> "Any government regulation of speech or published material is destructive to free society."
Things go off the rails right off the bat by conflating the First Amendment with freedom of speech, which almost always bodes ill for the remainder of the arguments presented. Anyway, the 1st Amendment is a subset of the general principle of freedom of speech that happens to bind the government. The formulation in Article 19 of the United Nations Declaration of Human Rights is a bit clearer about what freedom of speech is:
"Everyone has the right to freedom of opinion and expression; this right includes freedom to hold opinions without interference and to seek, receive and impart information and ideas through any media and regardless of frontiers"
This encompasses individuals, organizations, businesses, and, yes, governments. This is why the deplatforming of Parler (which in some sense was a happy thing) is still a freedom of speech issue despite not being a First Amendment issue or illegal; third parties stepped in to interfere with those who wanted to impart legal (albeit deplorable) speech and those who wanted to receive legal (ditto) speech. What can be done to one set of people can be done to any other, bad or good, and that's a hazard.
> "Hopefully you immediately think of exceptions..."
Sets up the unfortunately all too common "speech that causes clear and immediate harm is illegal so you don't _actually_ believe in freedom of speech" argument which, much like attacking a point nobody was trying to defend, is neither interesting nor persuasive. Such speech is seldom the core issue of the controversial freedom of speech cases we're discussing in the first place. For example, neither the ACLU's Skokie or even Charlottesville freedom of speech cases had known expectation of immediate harm to others, despite the odious nature of who they were defending.
> "The grey area is why people who are knowledgeable are unsure and people who know nothing are confident.

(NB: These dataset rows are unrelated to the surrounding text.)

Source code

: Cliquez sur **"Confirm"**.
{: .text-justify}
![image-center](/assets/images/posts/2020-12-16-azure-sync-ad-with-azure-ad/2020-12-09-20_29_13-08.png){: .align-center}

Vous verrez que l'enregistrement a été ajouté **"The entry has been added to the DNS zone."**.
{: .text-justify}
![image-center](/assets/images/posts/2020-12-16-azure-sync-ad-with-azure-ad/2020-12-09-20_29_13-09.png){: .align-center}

One sees complexities, the other is blind to them."
A pleasant appeal to HN's collective intellectual vanity. Let's see where it takes us.
> "Every person on the planet being able to publish a message that can be read by every human (twitter) is something the human race has never had to face before. Facebook can choose to promote hateful speech with algorithms and incite hatred through doing so, gaining them engagement (addiction) in the process. Is that healthy for society? Is fox news healthy? On the other side is CNN (fake news?) healthy? Should China/Russia be able to purchase American airtime? Should American celebrities and businesses be protected from having their speech coerced by foreign powers?"
Let's substitute for your final paragraphs, a statement I feel is equivalent (please let me know if you think it's an unfair characterization):
"The knowledgeable know better than the ignorant so it's justifiable for the knowledgeable to protect them from themselves by limiting fake news/hateful speech from what they see, with the understanding that what constitutes fake news/hateful speech is decided on by the knowledgeable."
While seductive to a certain type of mindset, the paternalistic and ripe for abuse nature of this idea should be self-evident. It is the progressive equivalent of Kipling's (deeply racist and colonialist) "The White Man's Burden", only here the it is the progressive who are being exhorted to bring enlightenment to the benighted ignorant.
But let's go further and suppose that it were justified somehow, we'd still be faced with the problem that we not know the truth now and, even worse, we don't know what the future will determine the truth to be. Permitting suppression of "hateful speech" would have suppressed the civil rights movement (immensely unpopular in its time), LGBT rights movement (same), and other social movements now deemed important steps in improving human civil rights.
So, in the end, there is nothing new, insightful, nor persuasive to be found here.
(I await the inevitable reply where I'm accused of being a conservative.)